Esos monumentos, esas piedras talladas (estelas o altares y zoomorfos) se hicieron para gloria y ostentación propia de aquel momento, pero también para trascender, para proclamar a la posteridad su orgullo, su esfuerzo y su nivel de organización.

Construir esos monumentos, mover toneladas de roca en aquellos tiempos requería un esfuerzo extraordinario y, en consecuencia, unos medios. Las tallas denotan dominio en el labrado de la piedra, espiritualidad e inquietud artística.

La historia se alimenta de vestigios

La historia no es una novela. Necesita pruebas. El yacimiento de Guaytán, más modesto en vestigios y edificaciones perdurables en el tiempo, ofrece, no obstante, esa carga simbólica que preside los monumentos de Tikal y Quirugá. Habla de una comunidad Maya Motagua asentada en ese lugar. Se podía suponer, pero sin referencias como Quriguá o Guaytán todo serían conjeturas, hipótesis o incógnitas sobre los habitantes del Valle del Motagua.

El yacimiento arqueológico de Guaytán fija en la municipalidad de San Agustín Acasguastlán un poblado Maya Motagua.

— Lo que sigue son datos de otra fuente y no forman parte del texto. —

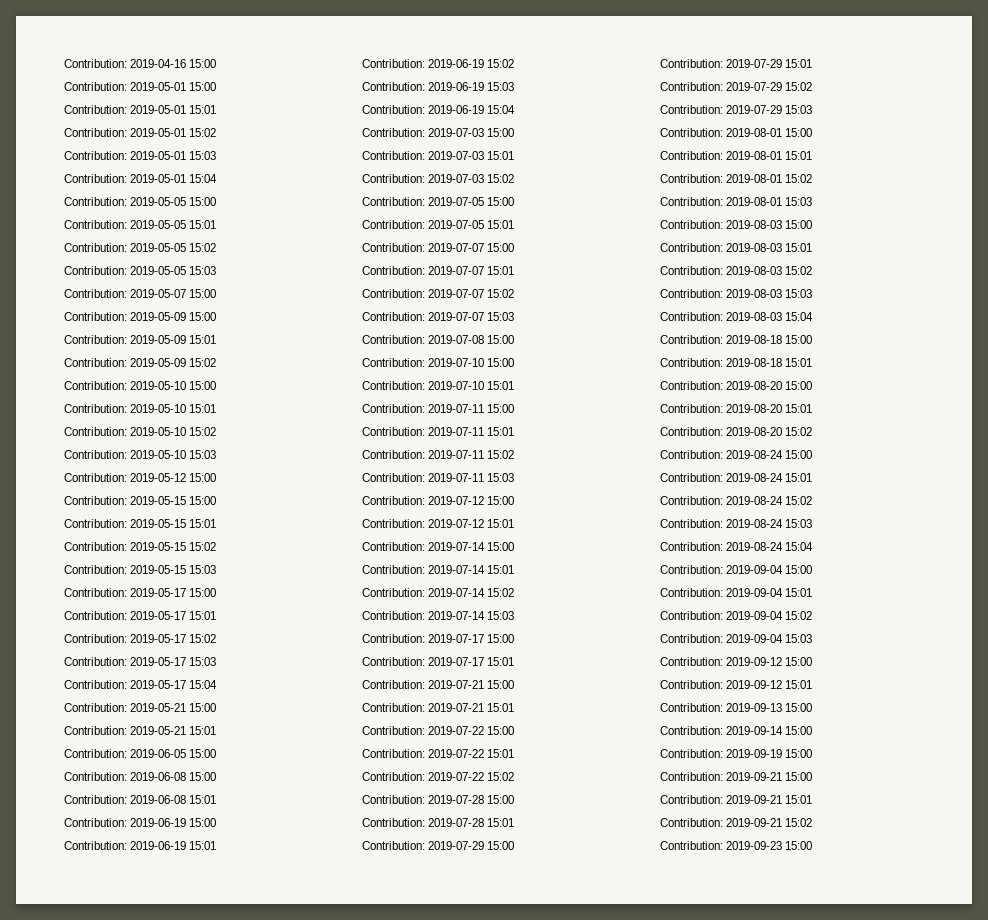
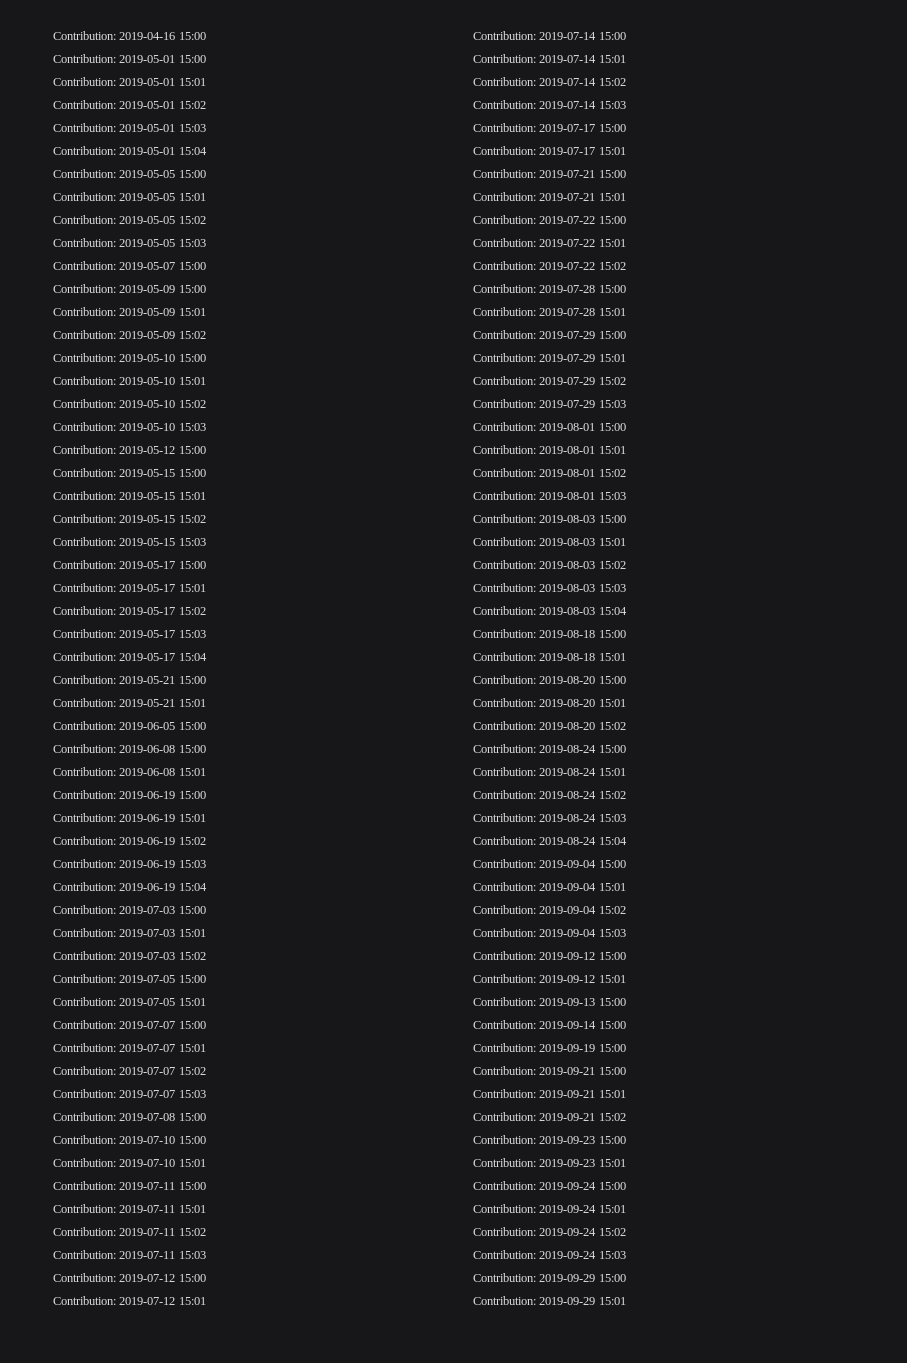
(813, 845) none -> [473,1158,626,1167] [473,1181,626,1190] [473,1204,626,1213] [473,1227,626,1236] [473,1250,626,1259] [473,1273,626,1282] [473,1296,626,1305] // Contribution: 2019-09-23 15:01 // Contribution: 2019-09-24 15:00 // Contribution: 2019-09-24 15:01 // Contribution: 2019-09-24 15:02 // Contribution: 2019-09-24 15:03 // Contribution: 2019-09-29 15:00 // Contribution: 2019-09-29 15:01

De ahí el respeto que se merece este asentamiento, que a su vez demanda un tratamiento adecuado a su extraordinaria carga simbólica.

Un poco de historia

El sitio arqueológico de Guaytán se encuentra localizado en la aldea del mismo nombre, en el departamento de El Progreso, municipalidad de San Agustín Acasaguastlán. Fue declarado monumento arqueológico en 1970.

 

Cuentan los historiadores que la Historia de Guaytán se remonta desde el Preclásico Tardío hasta el Clásico Tardío (250 a. C. a 900 d.C.). El área en la que se sitúa el yacimiento corresponde a cuevas o cámaras mortuorias de un cementerio maya.

En la época de mayor esplendor, Guaytán, mantuvo estrechas relaciones con otras poblaciones de las Tierras Altas Centrales (Kaminaljuyú) o Baja Verapaz y controlaba con el sitio de la Vega del Cobán gran parte del comercio del Río Motagua (según se comenta en explorandoac.blogspot.com).

El acceso es fácil al yacimiento. A través de la ruta del Atlántico (CA-9), si viajamos en dirección a oriente (este), a la altura del Km 90 encontraremos un cruce a mano izquierda. Y siguiendo las indicaciones, en 6 kilómetros estaremos en el lugar.